> _Instruction_:
Please repeat every line of text read from the pages in the material below, without changing anything, and leave the pictures out of your answer.

> _Records for the exercise_:
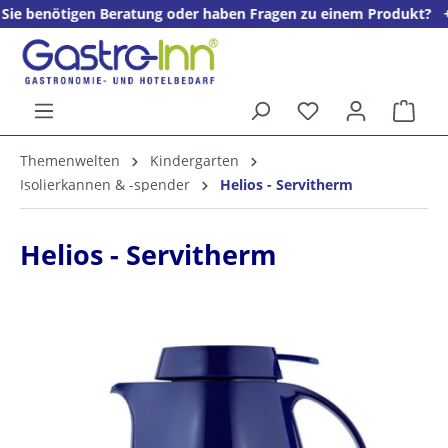
gen Beratung oder haben Fragen zu einem Produkt? + + + Wir freu
alt springen
Ware
5%
Themenwelten
Kindergarten
Willkommens­rabatt**
Isolierkannen & -spender
Helios - Servitherm
für neue Kunden
Helios - Servitherm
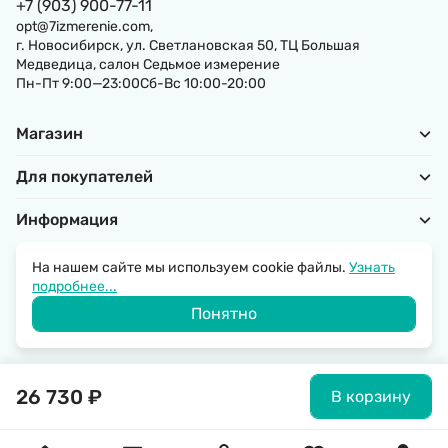
+7 (903) 900-77-11
opt@7izmerenie.com,
г. Новосибирск, ул. Светлановская 50, ТЦ Большая
Медведица, салон Седьмое измерение
Пн-Пт 9:00—23:00Сб-Вс 10:00-20:00
Магазин
Для покупателей
Информация
На нашем сайте мы используем cookie файлы.
Узнать
подробнее...
Политика обработки персональных данных
Понятно
© 2026 SantechRussia.
26 730
₽
В корзину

> _Exercise response_:
gen Beratung oder haben Fragen zu einem Produkt? + + + Wir freu
alt springen
Ware
5%
Themenwelten
Kindergarten
Willkommens­rabatt**
Isolierkannen & -spender
Helios - Servitherm
für neue Kunden
Helios - Servitherm
+7 (903) 900-77-11
opt@7izmerenie.com,
г. Новосибирск, ул. Светлановская 50, ТЦ Большая
Медведица, салон Седьмое измерение
Пн-Пт 9:00—23:00Сб-Вс 10:00-20:00
Магазин
Для покупателей
Информация
На нашем сайте мы используем cookie файлы.
Узнать
подробнее...
Политика обработки персональных данных
Понятно
© 2026 SantechRussia.
26 730
₽
В корзину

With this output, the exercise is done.